Les pieds dans les bottes
Au lycée agricole de Vire, comme Sophie Letemplier, d’autres enseignantes sont fille, femme, sœur d’agriculteurs. Ce qui l’a conduit à dire que « les enseignants ont les pieds dans les bottes ». C’est le cas aussi à la maison avec son mari, Philippe, exploitant sur une ferme de 100 ha et un cheptel de 80 vaches laitières, dont est issue Gentiane, la grande championne de la foire de Lessay de 2016. Dans ses pas, Gautier, en 1re année de BTS Acse, Marie, future prof de sport en lycée agricole, et Hugo, souhaitant devenir pâtissier à partir de produits issus de l’agriculture familiale. La ruralité est donc une valeur bien ancrée dans la famille Letemplier tout comme l’agriculture.

 

Floriane Marie, conseillère à la Chambre d’agriculture de Normandie
" Le monde agricole, c’est avant tout mes racines "

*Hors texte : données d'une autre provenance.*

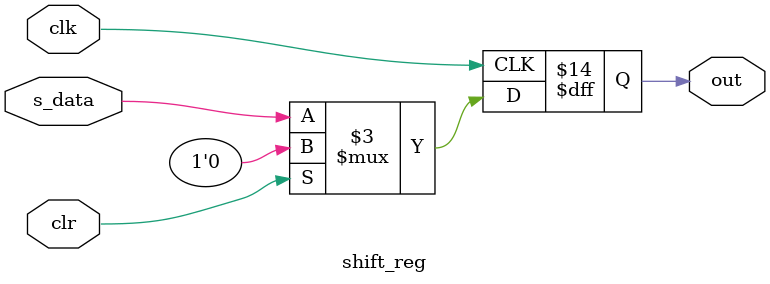
<source format=v>

module shift_reg(clk,s_data,clr,out);

input clk,s_data,clr;
output reg out;
reg r0,r1,r2;

always @(posedge clk)
begin
	if(clr)	begin r0=0; r1=0; r2=0; out=0; end
	else begin r0=s_data;
		   r1=r0;
	           r2=r1;
	           out=r2;
	     end
end
endmodule

</source>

Fille, nièce, cousine d’agriculteurs, Floriane Marie n’a pas choisi par hasard de travailler au bénéfice des exploitants. Les dossiers d’installations, de PAC (politique agricole commune) ou encore de PCAE (Plan de compétitivité et d’adaptation des exploitations agricoles) constituent son quotidien à la Chambre d’agriculture de Normandie depuis maintenant pratiquement 7 ans. De l’administratif à forte dose, mais toujours dans l’intérêt des éleveurs. « Je peux être exigeante, voire très embêtante, mais l’important est d’obtenir une réponse positive », explique Floriane dans le cadre entre autres des PCAE. Peu importe le temps à y consacrer. 
« Je connais le métier »
Si elle apprécie l’environnement de son bureau, elle adore être sur le terrain. « Je privilégie les visites d’exploitation », assure la maman d’un petit garçon de 8 ans. « Je suis heureuse quand j’enfile mes bottes », sourit-elle. Chose qu’elle faisait déjà à son plus jeune âge sur la ferme de ses parents, de ses maîtres de stage (BEPA, Bac Pro, BTS Asce et licence professionnelle en apprentissage ou en alternance), comme contrôleur laitier, vacher de remplacement… « Je connais le métier. Je sais ce que c’est que de traire les vaches », explique la conseillère d’entreprise.
Communiquer sur les réseaux sociaux
Le monde agricole, c’est avant tout « mes » racines. « Cela fait partie de mon ADN ». Et au-delà de sa mission professionnelle, elle participe à la valorisation du travail des agriculteurs à travers les réseaux sociaux. « Ils méritent d’être reconnus pour ce qu’ils font au quotidien, pour leur travail », indique-t-elle. Sa page Facebook est avant tout le relais de l’actualité des producteurs, des agriculteurs, le partage des bonnes adresses, des bons produits. « C’est grâce à eux que je me lève le matin, et je ne suis pas la seule », insiste-t-elle.
Danone la vache de compagnie
Une des passions de Floriane reste les concours d’animaux. « Aller voir des concours, qui plus est, de Normandes, c’est du bonheur. C’est ma race de cœur même si j’ai une Prim’Holstein à la maison. Certains ont des chats, des chiens, des lapins comme animal de compagnie, moi c’est une vache, Danone. C’est ma particularité », sourit-elle. De là à s’installer, pourquoi pas. Le projet est dans un coin de la tête, à l’affut d’une opportunité, mais tout en conciliant « anticipation et communication », deux maîtres mots qui rythment son quotidien aujourd’hui.

Depuis quand existe la journée de la femme rurale ?
En 2007, l’Assemblée générale des Nations unies (ONU) fait du 15 octobre la journée internationale annuelle des femmes rurales. La première a lieu en 2008. Cette journée promeut et reconnait les femmes rurales et leur rôle important dans le fait de renforcer le développement agricole et rural, ainsi que l’amélioration de la sécurité alimentaire et l’élimination de la pauvreté dans le milieu rural.
Les femmes rurales représentent un quart de la population mondiale.
Moins de 20 % des propriétaires terriens dans le monde sont des femmes.